Kata Penghubung Waktu
Kata hubung waktu memiliki fungsi sebagai kata hubung yang menjelaskan hubungan waktu antara dua hal.
Kata hubung waktu bisa menjelaskan hubungan yang sederajat maupun tidak sederajat.
Contoh kata hubung yang biasa digunakan adalah sebelumnya, selanjutnya, bilamana, sejak, sesudah dan lainnya.
Contoh:
- Setelah kata sambutan dari ketua panitia acara selanjutnya adalah pemberian hadiah.
- Mereka sudah ada disana sejak dini hari.
- Citra membaca buku yang sebelumnya dia pinjam dari temannya.
Kata Penghubung Pertentangan
Kata hubung pertentangan merupakan bentuk kata hubung yang menghubungkan dua buah kalimat, kata, ataupun klausa yang sederajat namun mempertentangkan kedua bagian tersebut.

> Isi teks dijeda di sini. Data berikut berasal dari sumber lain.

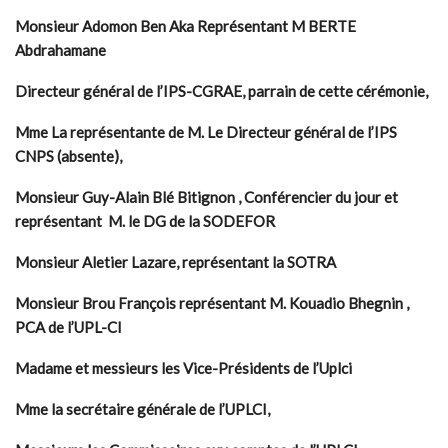
Monsieur Adomon Ben Aka Représentant M BERTE
Abdrahamane
Directeur général de l’IPS-CGRAE, parrain de cette cérémonie,
Mme La représentante de M. Le Directeur général de l’IPS
CNPS (absente),
Monsieur Guy-Alain Blé Bitignon , Conférencier du jour et
représentant M. le DG de la SODEFOR
Monsieur Aletier Lazare, représentant la SOTRA
Monsieur Brou François représentant M. Kouadio Bhegnin ,
PCA de l’UPL-CI
Madame et messieurs les Vice-Présidents de l’Uplci
Mme la secrétaire générale de l’UPLCI,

Kata yang biasa dipakai pada kata hubung ini adalah tetapi, melainkan dan sedangkan.
Contoh:
- Gedung itu besar tetapi tidak terawat.
- Banyak yang ingin kuliah tetapi tidak punya biaya.
- Mereka tidak berbohong, melainkan mengatakan kebenaran.
Kata Penghubung Pilihan
Kata hubung pilihan atau disjungtif adalah bentuk kata penghubung yang berfungsi menghubungkan dua unsur kalimat atau lebih dengan tujuan untuk memilih. Kata yang biasa digunakan adalah atau, ataupun, maupun.
Contoh:
- Kamu mau membeli buku atau pensil?
- Soto ataupun sop ayam sama saja, keduanya dia suka.

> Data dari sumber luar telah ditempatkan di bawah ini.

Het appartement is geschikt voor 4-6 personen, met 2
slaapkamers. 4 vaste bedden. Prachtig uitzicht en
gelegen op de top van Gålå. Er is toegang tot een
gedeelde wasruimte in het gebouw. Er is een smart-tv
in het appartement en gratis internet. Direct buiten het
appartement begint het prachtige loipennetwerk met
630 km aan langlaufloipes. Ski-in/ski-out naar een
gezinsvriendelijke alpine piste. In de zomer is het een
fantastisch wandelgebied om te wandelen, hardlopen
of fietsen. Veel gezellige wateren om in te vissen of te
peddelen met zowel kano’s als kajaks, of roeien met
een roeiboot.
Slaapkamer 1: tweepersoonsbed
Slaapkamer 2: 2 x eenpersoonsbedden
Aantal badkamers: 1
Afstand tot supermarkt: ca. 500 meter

- Baik pagi, siang maupun malam, kerjanya hanya tiduran saja.
Kata Penghubung Tujuan
Kata hubung tujuan adalah kata penghubung yang menjelaskan maksud, tujuan suatu kejadian atau tindakan.

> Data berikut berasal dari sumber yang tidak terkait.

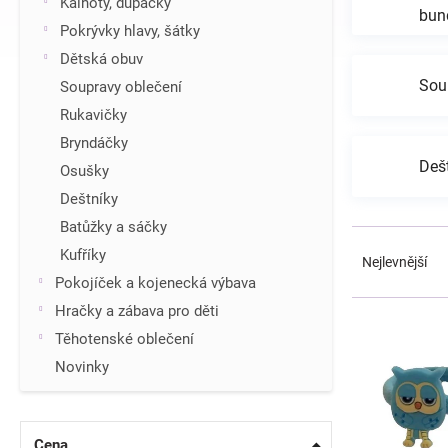
Kalhoty, dupačky
bun
í
Pokrývky hlavy, šátky
p
Dětská obuv
a
n
Sou
Soupravy oblečení
e
Rukavičky
l
Bryndáčky
Deš
Osušky
Deštníky
Batůžky a sáčky
Ř
Kufříky
a
Nejlevnější
z
Pokojíček a kojenecká výbava
e
V
Hračky a zábava pro děti
n
ý
Těhotenské oblečení
í
p
p
Novinky
i
r
s
o
p
d
r
Cena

Kata hubung yang biasa digunakan di antaranya adalah guna, untuk, agar, dan supaya.
Contoh:
- Ayah memperbaiki sepeda untuk Tito.
- Mereka membersihkan sungai supaya tidak banjir lagi saat musim hujan tiba.
- Polisi mengatur lalu lintas agar jalanan tidak macet.
- Ibu menghukum Adik guna memberinya pelajaran.
Kata Penghubung Sebab
Kata hubung sebab atau kausal merupakan bentuk kata hubung yang menjelaskan kejadian yang terjadi akibat suatu sebab tertentu atau khusus. Kata hubungnya adalah sebab dan karena.
Contoh:
- Banjir yang terjadi kemarin karena saluran air tersumbat oleh sampah.
- Aldi jatuh sakit karena bekerja terlalu keras.
- Mereka percaya dengan cerita itu sebab mereka sudah pernah mengalaminya sendiri.